A few random thoughts:
- Willpower - is it a depletable resource? Or maybe it isn't? The article suggests it's probably a dead end. Based on my small experiments with diet changes, changing habits in my case requires environment control, self-education, self-awareness and planning. No moment-to-moment willpower necessary, and in fact if it comes down to that, I usually fail and eat that delicious but unhealthy treat/cookie/pizza.
- I've bought & tried a glucometer. Very cool device, allows you to test actual effects of food on your blood sugar. It's amazing to be able to perform an actual blood test yourself, at home, within less than a minute, using a device that costs around $20. Brilliant.
- I'm experimenting with eating food which has low glycemic index, and seeing how this affects my moment-to-moment energy level, focus, emotions and optimism. So far the results are very encouraging. If you don't know what it is, and you'd like to have more energy and focus on a typical workday, I recommend learning more about glycemic index.

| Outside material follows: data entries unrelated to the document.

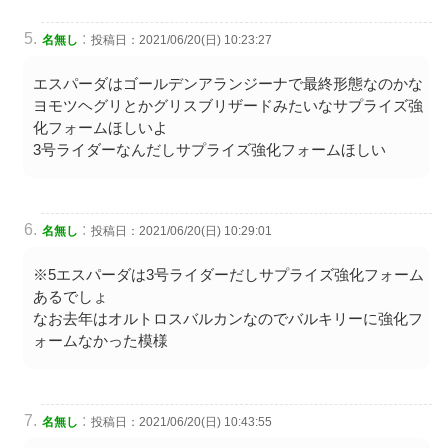
:
名無し
投稿日：2021/06/20(日) 10:23:27
エスパーダはゴールデンアランジーナで最終形態なのかな
ヨモツヘグリとかグリスブリザードみたいなサプライズ強
化フォームほしいよ
3号ライダーなんだしサプライズ強化フォームほしい
:
名無し
投稿日：2021/06/20(日) 10:29:01
※5エスパーダは3号ライダーだしサプライズ強化フォーム
あるでしょ
なお去年はオルトロスバルカンなのでバルキリーに強化フ
ォームなかった模様
:
名無し
投稿日：2021/06/20(日) 10:43:55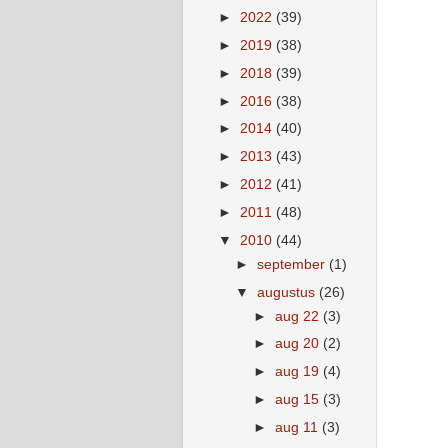
►
2022
(39)
►
2019
(38)
►
2018
(39)
►
2016
(38)
►
2014
(40)
►
2013
(43)
►
2012
(41)
►
2011
(48)
▼
2010
(44)
►
september
(1)
▼
augustus
(26)
►
aug 22
(3)
►
aug 20
(2)
►
aug 19
(4)
►
aug 15
(3)
►
aug 11
(3)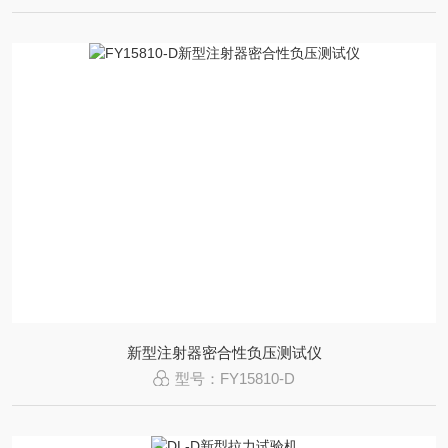
新型注射器密合性负压测试仪
型号：FY15810-D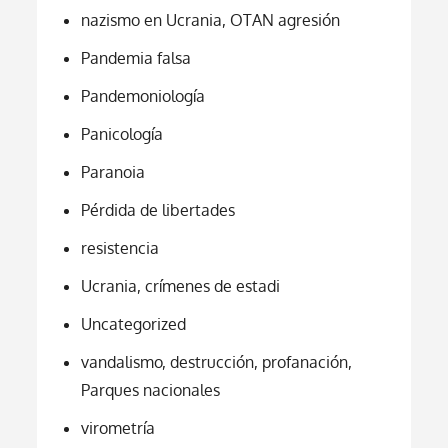
nazismo en Ucrania, OTAN agresión
Pandemia falsa
Pandemoniología
Panicología
Paranoia
Pérdida de libertades
resistencia
Ucrania, crímenes de estadi
Uncategorized
vandalismo, destrucción, profanación,
Parques nacionales
virometría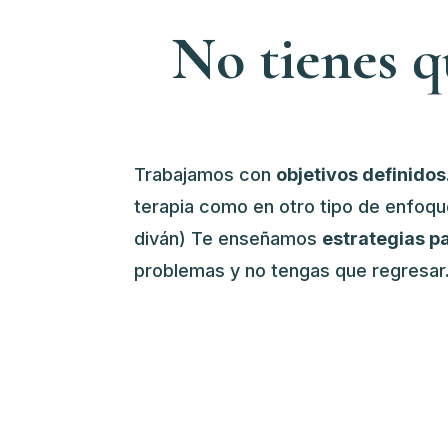
No tienes q
Trabajamos con
objetivos definidos
terapia como en otro tipo de enfo
diván) Te enseñamos
estrategias p
problemas y no tengas que regresar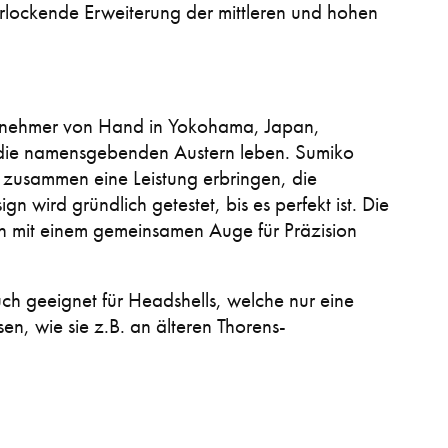
rlockende Erweiterung der mittleren und hohen
abnehmer von Hand in Yokohama, Japan,
n die namensgebenden Austern leben. Sumiko
e zusammen eine Leistung erbringen, die
n wird gründlich getestet, bis es perfekt ist. Die
 mit einem gemeinsamen Auge für Präzision
ch geeignet für Headshells, welche nur eine
n, wie sie z.B. an älteren Thorens-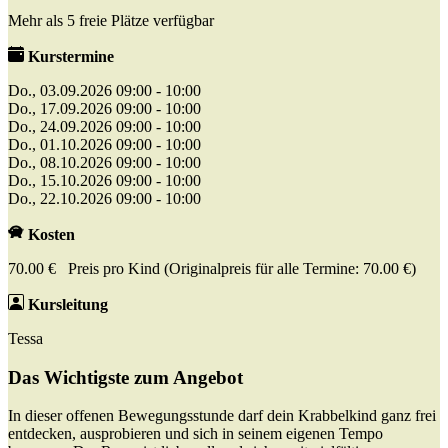
Mehr als 5 freie Plätze verfügbar
Kurstermine
Do., 03.09.2026 09:00 - 10:00
Do., 17.09.2026 09:00 - 10:00
Do., 24.09.2026 09:00 - 10:00
Do., 01.10.2026 09:00 - 10:00
Do., 08.10.2026 09:00 - 10:00
Do., 15.10.2026 09:00 - 10:00
Do., 22.10.2026 09:00 - 10:00
Kosten
70.00 € Preis pro Kind (Originalpreis für alle Termine: 70.00 €)
Kursleitung
Tessa
Das Wichtigste zum Angebot
In dieser offenen Bewegungsstunde darf dein Krabbelkind ganz frei
entdecken, ausprobieren und sich in seinem eigenen Tempo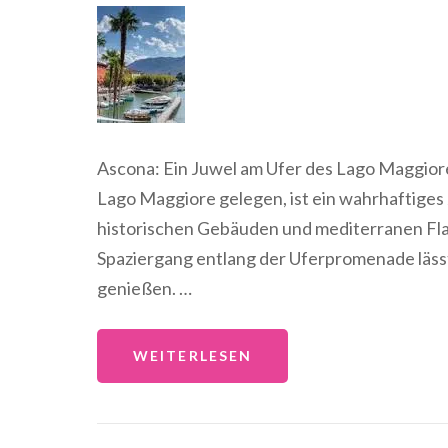
Ascona: Ein Juwel am Ufer des Lago Maggior
Lago Maggiore gelegen, ist ein wahrhaftiges 
historischen Gebäuden und mediterranen Flair
Spaziergang entlang der Uferpromenade lässt
genießen. …
WEITERLESEN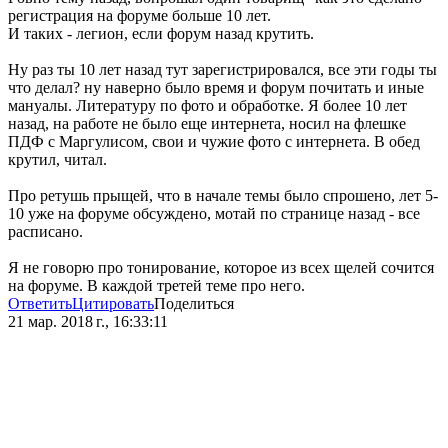
регистрация на форуме больше 10 лет.
И таких - легион, если форум назад крутить.
Ну раз ты 10 лет назад тут зарегистрировался, все эти годы ты
что делал? ну наверно было время и форум почитать и иные
мануалы. Литературу по фото и обработке. Я более 10 лет
назад, на работе не было еще интернета, носил на флешке
ПДФ с Маргулисом, свои и чужие фото с интернета. В обед
крутил, читал.
Про ретушь прыщей, что в начале темы было спрошено, лет 5-
10 уже на форуме обсуждено, мотай по странице назад - все
расписано.
Я не говорю про тонирование, которое из всех щелей сочится
на форуме. В каждой третей теме про него.
Ответить
Цитировать
Поделиться
21 мар. 2018 г., 16:33:11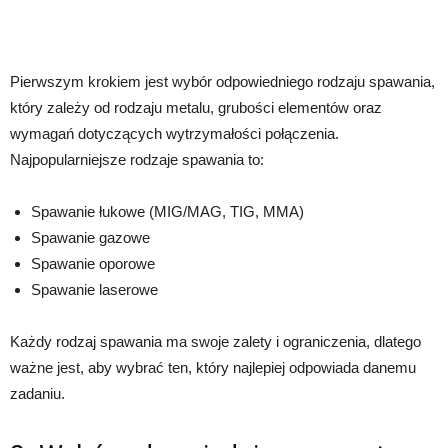
Pierwszym krokiem jest wybór odpowiedniego rodzaju spawania,
który zależy od rodzaju metalu, grubości elementów oraz
wymagań dotyczących wytrzymałości połączenia.
Najpopularniejsze rodzaje spawania to:
Spawanie łukowe (MIG/MAG, TIG, MMA)
Spawanie gazowe
Spawanie oporowe
Spawanie laserowe
Każdy rodzaj spawania ma swoje zalety i ograniczenia, dlatego
ważne jest, aby wybrać ten, który najlepiej odpowiada danemu
zadaniu.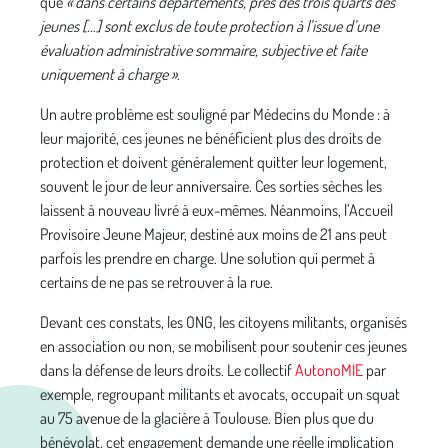
que
« dans certains départements, près des trois quarts des
jeunes […] sont exclus de toute protection à l’issue d’une
évaluation administrative sommaire, subjective et faite
uniquement à charge »
.
Un autre problème est souligné par Médecins du Monde : à
leur majorité, ces jeunes ne bénéficient plus des droits de
protection et doivent généralement quitter leur logement,
souvent le jour de leur anniversaire. Ces sorties sèches les
laissent à nouveau livré à eux-mêmes. Néanmoins, l’Accueil
Provisoire Jeune Majeur, destiné aux moins de 21 ans peut
parfois les prendre en charge. Une solution qui permet à
certains de ne pas se retrouver à la rue.
Devant ces constats, les ONG, les citoyens militants, organisés
en association ou non, se mobilisent pour soutenir ces jeunes
dans la défense de leurs droits. Le collectif
AutonoMIE
par
exemple, regroupant militants et avocats, occupait un squat
au 75 avenue de la glacière à Toulouse. Bien plus que du
bénévolat, cet engagement demande une réelle implication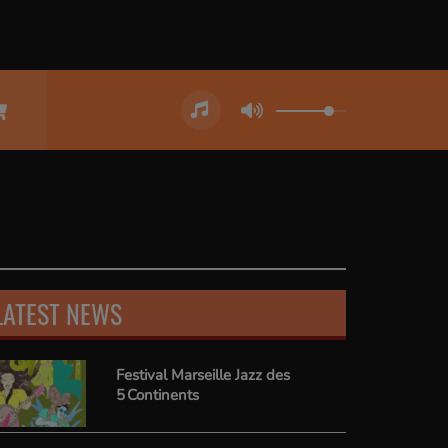
LATEST NEWS
Festival Marseille Jazz des
5 Continents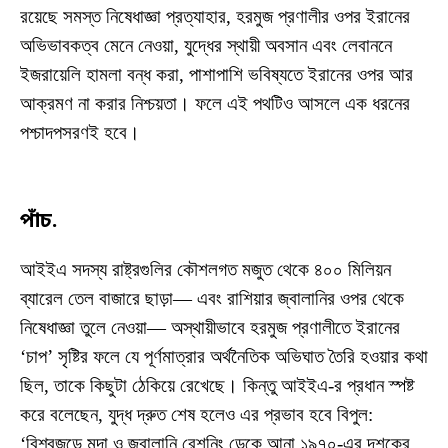
রয়েছে সমস্ত নিষেধাজ্ঞা প্রত্যাহার, হরমুজ প্রণালীর ওপর ইরানের
অভিভাবকত্ব মেনে নেওয়া, যুদ্ধের স্থায়ী অবসান এবং লেবাননে
ইজরায়েলি হামলা বন্ধ করা, পাশাপাশি ভবিষ্যতে ইরানের ওপর আর
আক্রমণ না করার নিশ্চয়তা। ফলে এই পথটিও আসলে এক ধরনের
পশ্চাদপসরণই হবে।
পাঁচ.
আইইএ সদস্য রাষ্ট্রগুলির কৌশলগত মজুত থেকে ৪০০ মিলিয়ন
ব্যারেল তেল বাজারে ছাড়া— এবং রাশিয়ার জ্বালানির ওপর থেকে
নিষেধাজ্ঞা তুলে নেওয়া— অস্থায়ীভাবে হরমুজ প্রণালীতে ইরানের
‘চাপ’ সৃষ্টির ফলে যে পূর্ণমাত্রার অর্থনৈতিক অভিঘাত তৈরি হওয়ার কথা
ছিল, তাকে কিছুটা ঠেকিয়ে রেখেছে। কিন্তু আইইএ-র প্রধান স্পষ্ট
করে বলেছেন, যুদ্ধ দ্রুত শেষ হলেও এর প্রভাব হবে বিপুল:
‘বিশ্বজুড়ে মন্দা ও জ্বালানি রেশনিং ডেকে আনা ১৯৭০-এর দশকের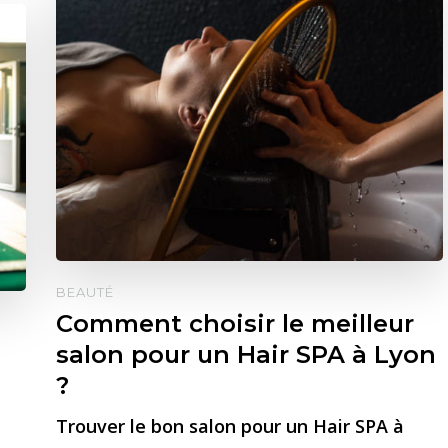
BEAUTÉ
Comment choisir le meilleur
salon pour un Hair SPA à Lyon
?
Trouver le bon salon pour un Hair SPA à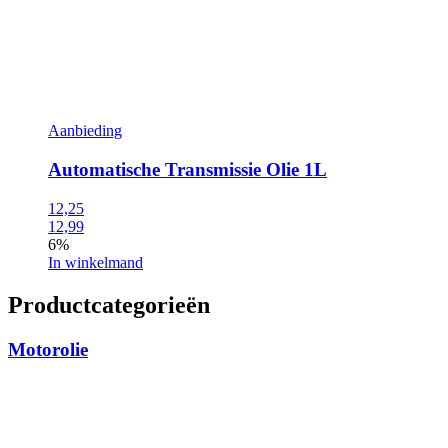
Aanbieding
Automatische Transmissie Olie 1L
12,25
12,99
6%
In winkelmand
Productcategorieën
Motorolie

- There is a phenomenon I'd call "learning too fast". I've concluded that I was reading too many books, and analyzing various areas of my work and life too much, without acting. The way I evaluate it is by looking at the ratio of applied knowledge (change in a way I do things) to acquired knowledge (instructions on how to do things differently, taken from books, friends etc.). This ratio is appallingly low for me. I'd say that I apply maybe 5-10% of what I read in the last year, and that only includes advice that I decided to be meaningful and worthwhile. Rate of knowledge application is just as important as rate of knowledge acquisition. They don't need to be equal, but learning too fast compared to applying what you learn may lead to frustration ("I learned so much, but there are no improvements in my daily work/life") and is just waste if you dedicate lots of resources to it.